Any help showing these would be great!
Consider the continuous function $f:(0,\infty)\to \mathbb{R},$ $f(x)=1/x.$ Consider $a_k=\frac{k}{k+1}\to 1.$ Then,
$$\left|\frac{k}{k+1}f(x)-f(x)\right|=\frac{1}{k+1}\frac{1}{x}.$$ That is, $\frac{k}{k+1}f$ doesn't converge uniformly to $f.$ Indeed, assume that given $\epsilon >0$ there exists $N\in\mathbb{N}$ such that
$$n\ge N \implies \left|\frac{n}{n+1}f(x)-f(x)\right|=\frac{1}{n+1}\frac{1}{x}<\epsilon.$$ Now, this is equivalent to say $$x> \frac{1}{(n+1)\epsilon},$$ and thus the inequality is not satisfied for all $x\in (0,1/(n+1)\epsilon),$ what gives us a contradiction. Thus, we have shown that the convergence is no uniform.

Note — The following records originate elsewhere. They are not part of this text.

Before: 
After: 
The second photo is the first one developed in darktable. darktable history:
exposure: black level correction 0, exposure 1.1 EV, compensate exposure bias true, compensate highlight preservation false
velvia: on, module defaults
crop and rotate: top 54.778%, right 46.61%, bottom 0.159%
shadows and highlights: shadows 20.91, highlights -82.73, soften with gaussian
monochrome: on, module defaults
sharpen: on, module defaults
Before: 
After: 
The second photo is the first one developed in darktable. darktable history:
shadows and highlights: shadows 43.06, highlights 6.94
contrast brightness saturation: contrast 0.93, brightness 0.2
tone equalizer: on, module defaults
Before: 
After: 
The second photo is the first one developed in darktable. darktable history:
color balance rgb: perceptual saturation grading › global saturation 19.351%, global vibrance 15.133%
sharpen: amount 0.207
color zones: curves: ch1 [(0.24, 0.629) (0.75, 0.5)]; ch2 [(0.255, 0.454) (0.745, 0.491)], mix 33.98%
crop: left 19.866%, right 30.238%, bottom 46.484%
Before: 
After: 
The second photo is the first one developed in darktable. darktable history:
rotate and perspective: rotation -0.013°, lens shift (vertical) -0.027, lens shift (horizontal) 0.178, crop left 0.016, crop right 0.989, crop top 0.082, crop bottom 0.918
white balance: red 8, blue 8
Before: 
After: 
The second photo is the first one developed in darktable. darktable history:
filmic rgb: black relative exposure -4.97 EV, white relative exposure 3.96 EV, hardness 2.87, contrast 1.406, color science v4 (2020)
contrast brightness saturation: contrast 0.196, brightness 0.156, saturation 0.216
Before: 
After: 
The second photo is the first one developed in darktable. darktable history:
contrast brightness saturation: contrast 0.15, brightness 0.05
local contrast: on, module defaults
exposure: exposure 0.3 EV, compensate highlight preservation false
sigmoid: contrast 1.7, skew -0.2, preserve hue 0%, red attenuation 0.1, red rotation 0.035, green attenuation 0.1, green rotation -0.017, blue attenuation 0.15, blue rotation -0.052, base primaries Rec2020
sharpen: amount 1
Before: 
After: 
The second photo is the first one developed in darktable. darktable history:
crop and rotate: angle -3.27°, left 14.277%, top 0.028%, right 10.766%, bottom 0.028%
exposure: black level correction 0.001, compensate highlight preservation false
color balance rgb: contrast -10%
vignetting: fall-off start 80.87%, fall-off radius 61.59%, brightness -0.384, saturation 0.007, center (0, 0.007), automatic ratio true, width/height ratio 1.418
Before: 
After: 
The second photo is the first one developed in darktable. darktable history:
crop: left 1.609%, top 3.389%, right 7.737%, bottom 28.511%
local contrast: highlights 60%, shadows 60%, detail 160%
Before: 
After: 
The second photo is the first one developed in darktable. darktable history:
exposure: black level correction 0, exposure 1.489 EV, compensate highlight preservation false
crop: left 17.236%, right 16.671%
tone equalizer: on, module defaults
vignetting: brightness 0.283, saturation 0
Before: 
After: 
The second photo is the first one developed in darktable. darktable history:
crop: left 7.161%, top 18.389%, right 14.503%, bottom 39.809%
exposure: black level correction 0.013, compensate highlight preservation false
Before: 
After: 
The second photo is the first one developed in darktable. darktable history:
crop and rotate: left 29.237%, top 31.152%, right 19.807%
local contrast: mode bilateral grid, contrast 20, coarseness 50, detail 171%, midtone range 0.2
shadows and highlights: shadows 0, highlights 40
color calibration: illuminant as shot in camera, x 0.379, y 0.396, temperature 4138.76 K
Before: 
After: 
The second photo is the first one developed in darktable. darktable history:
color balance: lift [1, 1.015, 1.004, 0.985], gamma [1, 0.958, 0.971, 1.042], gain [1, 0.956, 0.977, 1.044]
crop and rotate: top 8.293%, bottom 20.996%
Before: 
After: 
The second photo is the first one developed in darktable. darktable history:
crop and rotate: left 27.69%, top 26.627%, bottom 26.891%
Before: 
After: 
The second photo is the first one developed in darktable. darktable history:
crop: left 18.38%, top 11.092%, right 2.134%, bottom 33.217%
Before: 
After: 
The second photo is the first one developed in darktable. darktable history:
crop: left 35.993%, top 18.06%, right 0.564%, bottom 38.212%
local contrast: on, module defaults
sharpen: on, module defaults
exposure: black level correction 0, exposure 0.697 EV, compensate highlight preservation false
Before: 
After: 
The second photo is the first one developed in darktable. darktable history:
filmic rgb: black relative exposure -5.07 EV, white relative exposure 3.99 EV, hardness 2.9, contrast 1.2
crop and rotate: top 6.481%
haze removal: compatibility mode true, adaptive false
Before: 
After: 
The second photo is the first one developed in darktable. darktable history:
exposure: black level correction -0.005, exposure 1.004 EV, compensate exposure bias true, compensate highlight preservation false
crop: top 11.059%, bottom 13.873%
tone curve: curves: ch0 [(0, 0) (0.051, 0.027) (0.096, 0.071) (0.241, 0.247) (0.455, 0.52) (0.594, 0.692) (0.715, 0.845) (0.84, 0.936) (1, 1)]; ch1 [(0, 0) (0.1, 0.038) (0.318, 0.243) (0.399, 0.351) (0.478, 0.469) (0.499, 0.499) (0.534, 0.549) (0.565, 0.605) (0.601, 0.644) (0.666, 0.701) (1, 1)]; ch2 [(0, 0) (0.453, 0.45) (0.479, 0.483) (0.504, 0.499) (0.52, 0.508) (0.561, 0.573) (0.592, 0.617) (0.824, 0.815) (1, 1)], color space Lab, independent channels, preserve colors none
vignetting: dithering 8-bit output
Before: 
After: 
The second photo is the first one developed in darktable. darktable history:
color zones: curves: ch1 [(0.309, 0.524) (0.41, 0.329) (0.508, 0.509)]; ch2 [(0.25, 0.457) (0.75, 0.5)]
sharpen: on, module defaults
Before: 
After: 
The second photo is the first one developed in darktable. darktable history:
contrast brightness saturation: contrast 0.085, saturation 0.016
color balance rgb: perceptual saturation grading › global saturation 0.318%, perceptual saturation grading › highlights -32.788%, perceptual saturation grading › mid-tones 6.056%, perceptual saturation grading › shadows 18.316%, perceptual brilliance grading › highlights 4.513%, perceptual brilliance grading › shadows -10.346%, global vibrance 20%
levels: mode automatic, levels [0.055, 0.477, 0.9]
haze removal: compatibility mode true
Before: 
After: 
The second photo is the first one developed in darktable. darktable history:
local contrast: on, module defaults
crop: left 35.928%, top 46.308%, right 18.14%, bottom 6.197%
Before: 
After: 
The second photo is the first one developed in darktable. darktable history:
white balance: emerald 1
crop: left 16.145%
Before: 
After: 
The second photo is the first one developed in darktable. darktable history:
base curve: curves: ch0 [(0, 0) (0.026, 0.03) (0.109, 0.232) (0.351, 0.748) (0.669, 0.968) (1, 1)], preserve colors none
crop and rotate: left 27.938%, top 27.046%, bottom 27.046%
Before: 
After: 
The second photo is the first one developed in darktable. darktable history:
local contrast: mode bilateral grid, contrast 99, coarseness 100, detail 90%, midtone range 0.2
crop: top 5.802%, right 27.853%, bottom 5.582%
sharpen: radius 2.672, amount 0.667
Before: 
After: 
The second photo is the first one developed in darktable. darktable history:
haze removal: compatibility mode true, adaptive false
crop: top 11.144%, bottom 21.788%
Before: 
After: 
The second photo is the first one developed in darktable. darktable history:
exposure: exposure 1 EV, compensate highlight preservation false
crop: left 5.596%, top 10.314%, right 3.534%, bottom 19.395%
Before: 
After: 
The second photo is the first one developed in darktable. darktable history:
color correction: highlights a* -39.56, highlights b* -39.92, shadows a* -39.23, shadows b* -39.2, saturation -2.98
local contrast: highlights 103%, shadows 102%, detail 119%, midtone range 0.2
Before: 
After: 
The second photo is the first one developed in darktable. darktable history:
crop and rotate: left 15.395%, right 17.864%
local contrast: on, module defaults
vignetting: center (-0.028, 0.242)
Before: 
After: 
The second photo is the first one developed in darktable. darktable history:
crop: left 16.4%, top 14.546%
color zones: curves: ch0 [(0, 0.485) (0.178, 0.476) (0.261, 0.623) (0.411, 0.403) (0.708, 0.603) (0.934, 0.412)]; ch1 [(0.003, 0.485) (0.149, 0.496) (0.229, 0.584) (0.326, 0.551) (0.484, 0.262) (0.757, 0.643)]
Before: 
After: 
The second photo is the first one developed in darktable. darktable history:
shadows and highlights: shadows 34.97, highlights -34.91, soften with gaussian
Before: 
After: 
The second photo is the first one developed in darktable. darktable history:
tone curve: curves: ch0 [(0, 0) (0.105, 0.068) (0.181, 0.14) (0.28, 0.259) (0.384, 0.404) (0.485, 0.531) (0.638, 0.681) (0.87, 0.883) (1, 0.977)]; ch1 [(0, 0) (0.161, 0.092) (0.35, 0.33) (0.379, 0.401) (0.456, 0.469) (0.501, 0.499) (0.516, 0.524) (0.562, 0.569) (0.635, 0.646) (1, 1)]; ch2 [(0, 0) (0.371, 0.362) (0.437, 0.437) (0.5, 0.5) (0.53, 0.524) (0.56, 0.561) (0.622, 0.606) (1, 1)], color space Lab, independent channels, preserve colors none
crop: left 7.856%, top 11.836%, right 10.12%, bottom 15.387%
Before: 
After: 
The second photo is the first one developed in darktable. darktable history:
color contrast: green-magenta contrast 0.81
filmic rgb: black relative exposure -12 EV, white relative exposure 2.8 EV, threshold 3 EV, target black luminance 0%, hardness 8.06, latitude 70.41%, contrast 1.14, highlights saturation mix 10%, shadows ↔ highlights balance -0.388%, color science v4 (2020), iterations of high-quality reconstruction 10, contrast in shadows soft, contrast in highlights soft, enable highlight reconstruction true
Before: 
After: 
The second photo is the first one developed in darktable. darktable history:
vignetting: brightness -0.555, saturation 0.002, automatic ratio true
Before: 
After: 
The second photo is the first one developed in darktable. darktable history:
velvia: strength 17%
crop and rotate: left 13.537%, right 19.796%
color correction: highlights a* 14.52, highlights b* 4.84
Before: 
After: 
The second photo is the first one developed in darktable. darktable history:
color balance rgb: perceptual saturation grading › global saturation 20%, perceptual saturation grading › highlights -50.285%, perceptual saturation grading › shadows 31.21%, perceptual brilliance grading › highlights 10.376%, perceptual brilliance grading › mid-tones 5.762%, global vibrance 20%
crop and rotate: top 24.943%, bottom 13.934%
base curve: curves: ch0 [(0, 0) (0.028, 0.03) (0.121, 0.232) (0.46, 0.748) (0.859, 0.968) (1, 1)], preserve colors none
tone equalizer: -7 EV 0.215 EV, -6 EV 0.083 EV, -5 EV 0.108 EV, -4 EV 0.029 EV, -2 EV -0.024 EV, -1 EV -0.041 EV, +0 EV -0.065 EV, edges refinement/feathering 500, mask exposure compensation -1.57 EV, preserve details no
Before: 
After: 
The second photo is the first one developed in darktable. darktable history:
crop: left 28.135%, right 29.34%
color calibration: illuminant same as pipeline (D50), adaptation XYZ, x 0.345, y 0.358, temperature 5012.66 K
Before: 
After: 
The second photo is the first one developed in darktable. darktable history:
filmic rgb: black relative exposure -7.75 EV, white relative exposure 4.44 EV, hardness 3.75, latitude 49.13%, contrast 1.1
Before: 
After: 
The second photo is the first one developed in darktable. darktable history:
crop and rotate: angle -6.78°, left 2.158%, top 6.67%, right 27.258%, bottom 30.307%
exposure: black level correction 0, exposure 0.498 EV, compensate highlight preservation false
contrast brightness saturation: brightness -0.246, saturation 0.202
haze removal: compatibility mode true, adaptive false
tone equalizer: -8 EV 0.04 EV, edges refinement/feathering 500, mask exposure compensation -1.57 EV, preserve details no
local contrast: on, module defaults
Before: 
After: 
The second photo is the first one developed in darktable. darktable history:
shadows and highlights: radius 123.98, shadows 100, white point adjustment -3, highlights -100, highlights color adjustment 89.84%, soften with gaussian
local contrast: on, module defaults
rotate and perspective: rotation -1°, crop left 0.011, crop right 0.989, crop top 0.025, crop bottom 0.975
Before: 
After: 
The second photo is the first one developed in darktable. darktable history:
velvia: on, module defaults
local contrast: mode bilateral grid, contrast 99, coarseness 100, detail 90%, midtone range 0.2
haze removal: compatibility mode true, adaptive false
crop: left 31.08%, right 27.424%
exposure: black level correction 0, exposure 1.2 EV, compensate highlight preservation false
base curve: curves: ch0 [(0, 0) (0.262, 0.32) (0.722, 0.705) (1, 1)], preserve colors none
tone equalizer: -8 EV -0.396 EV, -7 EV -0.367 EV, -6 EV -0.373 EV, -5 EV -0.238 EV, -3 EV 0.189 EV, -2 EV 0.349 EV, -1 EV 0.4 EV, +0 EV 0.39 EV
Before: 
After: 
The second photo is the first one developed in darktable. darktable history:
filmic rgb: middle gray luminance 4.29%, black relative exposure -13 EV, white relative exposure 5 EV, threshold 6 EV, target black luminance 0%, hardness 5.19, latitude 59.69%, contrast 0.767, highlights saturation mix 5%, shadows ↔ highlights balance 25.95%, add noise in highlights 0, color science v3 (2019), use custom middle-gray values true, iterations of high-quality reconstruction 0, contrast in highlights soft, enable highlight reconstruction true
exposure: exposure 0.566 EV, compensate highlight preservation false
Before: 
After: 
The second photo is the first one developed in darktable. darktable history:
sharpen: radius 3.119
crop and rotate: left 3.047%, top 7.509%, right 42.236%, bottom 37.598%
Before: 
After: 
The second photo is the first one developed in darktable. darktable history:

If $E$ is bounded the answer is yes and can be obtained from the inequality
$$\left\|\sum_{n=1}^N a^n_kf_n-\sum_{n=1}^n a_nf_n\right\|_{\infty}\le \sum_{n=1}^N|a_k^n-a_n|\|f_n\|_{\infty}.$$
Since $f_n$ is continuous and $E$ is compact we have that $$\|f_n\|_\infty=\max_{x\in E} |f_n(x)|=M_ n<\infty.$$ Consider $M=\max\{M_ 1,\ldots,M_N\}.$ So, we have
$$\left\|\sum_{n=1}^N a^n_kf_n-\sum_{n=1}^n a_nf_n\right\|_{\infty}\le M\sum_{n=1}^N|a_k^n-a_n|.$$ That is, for any $x\in E$ it is
$$\left|\sum_{n=1}^N a^n_kf_n(x)-\sum_{n=1}^n a_nf_n(x)\right| \le M\sum_{n=1}^N|a_k^n-a_n|.$$ Since
$$\sum_{n=1}^N|a_k^n-a_n|\to 0$$ we have shown that the convergence is uniform.